---- Texte source
Il doit être âgé de dix ans à peine, car, suivant la coutume des Indes, on fiance les enfants dans le plus bas âge.

Les Indous attachent au mariage une importance capitale : celui qui ne laisse pas de fils pour continuer sa race et réciter les prières pour les ancêtres, n’entre pas dans la béatitude : son ombre inquiète, erre sur la terre, cherchant en vain quelqu’un qui pense à elle. La famille la moins élevée fait les premières avances ; on demande rarement les filles en mariage, c’est presque toujours aux parents du jeune homme que l’on s’adresse, surtout s’il est Brahme ou Radjput, d’un clan très illustre. Une proposition de mariage s’indique par une noix de coco pleine de roupies, de diamants, chez les Maharadjas, qu’un père de famille envoie à un des membres de sa caste par son barbier ou son directeur spirituel.

Si le voisin garde le fruit, le mariage est décidé en principe, il ne reste qu’à déterminer lequel de ses enfants est le plus éligible, les convenances d’âge, la dot, le jour et l’heure de la cérémonie.

Les astrologues sont consultés, ils examinent les conjonctions d’astres, la position du soleil, ils balancent l’influence de la lune, des planètes, puis, à l’heure propice, les Brahmes accomplissent les rites religieux.

Nous suivons le cortège jusqu’au temple et à la maison, devant laquelle, dans une enceinte faite de toiles à ciel ouvert, les femmes parentes de la mariée distribuent des crêpes et des vivres à tous les invités, assis par terre.

La fillette reste invisible, cachée derrière les fenêtres grillagées de ses appartements.

Dès que l’on nous aperçoit, des femmes se détachent des groupes et nous apportent de lourdes friandises, que nous croquons par politesse, puis tandis que les chants et les flûtes résondent avec un assourdissant tapage, nous filons à toute vitesse vers Ambre.

Pour attester la splendeur de cette cité vingt fois séculaire, il ne reste qu’un palais aux coupoles sans grâce, couronnant le pied d’une colline au pied de laquelle s’étend un lac.
--------
---- Liste des enregistrements
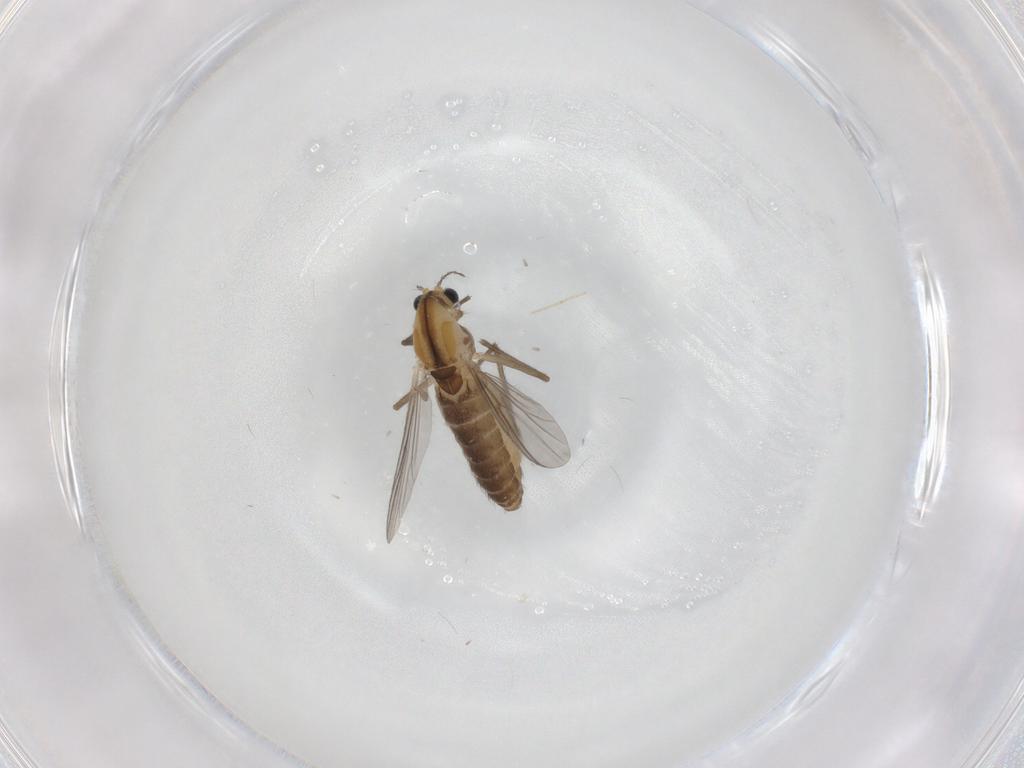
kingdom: Animalia
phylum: Arthropoda
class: Insecta
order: Diptera
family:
--------
Pouvez-vous restituer le texte sur les coutumes du mariage aux Indes en entier, mot pour mot, sans rien y changer ? Les enregistrements ne sont d'aucune utilité ici.

* [Corrigé]
Il doit être âgé de dix ans à peine, car, suivant la coutume des Indes, on fiance les enfants dans le plus bas âge.

Les Indous attachent au mariage une importance capitale : celui qui ne laisse pas de fils pour continuer sa race et réciter les prières pour les ancêtres, n’entre pas dans la béatitude : son ombre inquiète, erre sur la terre, cherchant en vain quelqu’un qui pense à elle. La famille la moins élevée fait les premières avances ; on demande rarement les filles en mariage, c’est presque toujours aux parents du jeune homme que l’on s’adresse, surtout s’il est Brahme ou Radjput, d’un clan très illustre. Une proposition de mariage s’indique par une noix de coco pleine de roupies, de diamants, chez les Maharadjas, qu’un père de famille envoie à un des membres de sa caste par son barbier ou son directeur spirituel.

Si le voisin garde le fruit, le mariage est décidé en principe, il ne reste qu’à déterminer lequel de ses enfants est le plus éligible, les convenances d’âge, la dot, le jour et l’heure de la cérémonie.

Les astrologues sont consultés, ils examinent les conjonctions d’astres, la position du soleil, ils balancent l’influence de la lune, des planètes, puis, à l’heure propice, les Brahmes accomplissent les rites religieux.

Nous suivons le cortège jusqu’au temple et à la maison, devant laquelle, dans une enceinte faite de toiles à ciel ouvert, les femmes parentes de la mariée distribuent des crêpes et des vivres à tous les invités, assis par terre.

La fillette reste invisible, cachée derrière les fenêtres grillagées de ses appartements.

Dès que l’on nous aperçoit, des femmes se détachent des groupes et nous apportent de lourdes friandises, que nous croquons par politesse, puis tandis que les chants et les flûtes résondent avec un assourdissant tapage, nous filons à toute vitesse vers Ambre.

Pour attester la splendeur de cette cité vingt fois séculaire, il ne reste qu’un palais aux coupoles sans grâce, couronnant le pied d’une colline au pied de laquelle s’étend un lac.